(RECORDS FOR PROCESSING)
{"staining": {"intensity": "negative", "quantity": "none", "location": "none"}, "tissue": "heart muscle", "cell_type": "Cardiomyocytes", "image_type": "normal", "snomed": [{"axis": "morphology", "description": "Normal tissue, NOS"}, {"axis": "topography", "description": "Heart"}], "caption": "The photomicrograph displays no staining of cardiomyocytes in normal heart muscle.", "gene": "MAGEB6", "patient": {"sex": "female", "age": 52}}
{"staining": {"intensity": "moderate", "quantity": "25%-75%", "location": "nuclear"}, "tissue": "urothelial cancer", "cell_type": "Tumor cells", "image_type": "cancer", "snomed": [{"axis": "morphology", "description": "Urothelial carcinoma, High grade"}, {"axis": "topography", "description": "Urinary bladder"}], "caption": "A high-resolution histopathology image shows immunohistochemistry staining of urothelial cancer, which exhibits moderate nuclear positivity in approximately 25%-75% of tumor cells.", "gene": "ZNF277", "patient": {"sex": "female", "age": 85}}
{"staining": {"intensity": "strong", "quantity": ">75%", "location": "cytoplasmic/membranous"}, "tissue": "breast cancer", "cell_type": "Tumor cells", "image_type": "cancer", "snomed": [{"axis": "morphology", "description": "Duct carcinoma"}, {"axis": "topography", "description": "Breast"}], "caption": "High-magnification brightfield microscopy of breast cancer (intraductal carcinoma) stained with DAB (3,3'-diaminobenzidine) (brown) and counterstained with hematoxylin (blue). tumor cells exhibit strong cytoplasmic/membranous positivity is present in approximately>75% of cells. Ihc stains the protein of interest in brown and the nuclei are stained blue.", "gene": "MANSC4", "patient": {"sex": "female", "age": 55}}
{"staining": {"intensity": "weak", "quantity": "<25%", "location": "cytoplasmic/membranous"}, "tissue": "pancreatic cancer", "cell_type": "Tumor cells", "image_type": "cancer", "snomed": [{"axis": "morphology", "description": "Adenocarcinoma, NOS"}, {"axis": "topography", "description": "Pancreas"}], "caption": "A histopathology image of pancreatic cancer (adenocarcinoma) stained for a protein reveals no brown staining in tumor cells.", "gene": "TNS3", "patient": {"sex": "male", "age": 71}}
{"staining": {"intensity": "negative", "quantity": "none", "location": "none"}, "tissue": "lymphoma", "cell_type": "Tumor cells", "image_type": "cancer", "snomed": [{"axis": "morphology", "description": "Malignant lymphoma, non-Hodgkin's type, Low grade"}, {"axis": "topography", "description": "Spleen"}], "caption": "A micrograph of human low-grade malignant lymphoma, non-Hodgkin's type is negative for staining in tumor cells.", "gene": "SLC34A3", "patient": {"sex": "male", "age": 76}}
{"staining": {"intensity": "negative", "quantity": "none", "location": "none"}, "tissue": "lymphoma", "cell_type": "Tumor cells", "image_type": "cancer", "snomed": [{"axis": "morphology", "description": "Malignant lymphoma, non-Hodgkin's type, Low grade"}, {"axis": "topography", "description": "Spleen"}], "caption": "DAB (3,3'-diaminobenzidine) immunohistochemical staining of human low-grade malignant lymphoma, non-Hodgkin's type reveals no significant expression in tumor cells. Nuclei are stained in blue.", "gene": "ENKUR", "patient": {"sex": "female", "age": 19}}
(End RECORDS FOR PROCESSING)
> WORK INSTRUCTION:
Return all the data exactly as given.

> THE COMPLETED TASK:
{"staining": {"intensity": "negative", "quantity": "none", "location": "none"}, "tissue": "heart muscle", "cell_type": "Cardiomyocytes", "image_type": "normal", "snomed": [{"axis": "morphology", "description": "Normal tissue, NOS"}, {"axis": "topography", "description": "Heart"}], "caption": "The photomicrograph displays no staining of cardiomyocytes in normal heart muscle.", "gene": "MAGEB6", "patient": {"sex": "female", "age": 52}}
{"staining": {"intensity": "moderate", "quantity": "25%-75%", "location": "nuclear"}, "tissue": "urothelial cancer", "cell_type": "Tumor cells", "image_type": "cancer", "snomed": [{"axis": "morphology", "description": "Urothelial carcinoma, High grade"}, {"axis": "topography", "description": "Urinary bladder"}], "caption": "A high-resolution histopathology image shows immunohistochemistry staining of urothelial cancer, which exhibits moderate nuclear positivity in approximately 25%-75% of tumor cells.", "gene": "ZNF277", "patient": {"sex": "female", "age": 85}}
{"staining": {"intensity": "strong", "quantity": ">75%", "location": "cytoplasmic/membranous"}, "tissue": "breast cancer", "cell_type": "Tumor cells", "image_type": "cancer", "snomed": [{"axis": "morphology", "description": "Duct carcinoma"}, {"axis": "topography", "description": "Breast"}], "caption": "High-magnification brightfield microscopy of breast cancer (intraductal carcinoma) stained with DAB (3,3'-diaminobenzidine) (brown) and counterstained with hematoxylin (blue). tumor cells exhibit strong cytoplasmic/membranous positivity is present in approximately>75% of cells. Ihc stains the protein of interest in brown and the nuclei are stained blue.", "gene": "MANSC4", "patient": {"sex": "female", "age": 55}}
{"staining": {"intensity": "weak", "quantity": "<25%", "location": "cytoplasmic/membranous"}, "tissue": "pancreatic cancer", "cell_type": "Tumor cells", "image_type": "cancer", "snomed": [{"axis": "morphology", "description": "Adenocarcinoma, NOS"}, {"axis": "topography", "description": "Pancreas"}], "caption": "A histopathology image of pancreatic cancer (adenocarcinoma) stained for a protein reveals no brown staining in tumor cells.", "gene": "TNS3", "patient": {"sex": "male", "age": 71}}
{"staining": {"intensity": "negative", "quantity": "none", "location": "none"}, "tissue": "lymphoma", "cell_type": "Tumor cells", "image_type": "cancer", "snomed": [{"axis": "morphology", "description": "Malignant lymphoma, non-Hodgkin's type, Low grade"}, {"axis": "topography", "description": "Spleen"}], "caption": "A micrograph of human low-grade malignant lymphoma, non-Hodgkin's type is negative for staining in tumor cells.", "gene": "SLC34A3", "patient": {"sex": "male", "age": 76}}
{"staining": {"intensity": "negative", "quantity": "none", "location": "none"}, "tissue": "lymphoma", "cell_type": "Tumor cells", "image_type": "cancer", "snomed": [{"axis": "morphology", "description": "Malignant lymphoma, non-Hodgkin's type, Low grade"}, {"axis": "topography", "description": "Spleen"}], "caption": "DAB (3,3'-diaminobenzidine) immunohistochemical staining of human low-grade malignant lymphoma, non-Hodgkin's type reveals no significant expression in tumor cells. Nuclei are stained in blue.", "gene": "ENKUR", "patient": {"sex": "female", "age": 19}}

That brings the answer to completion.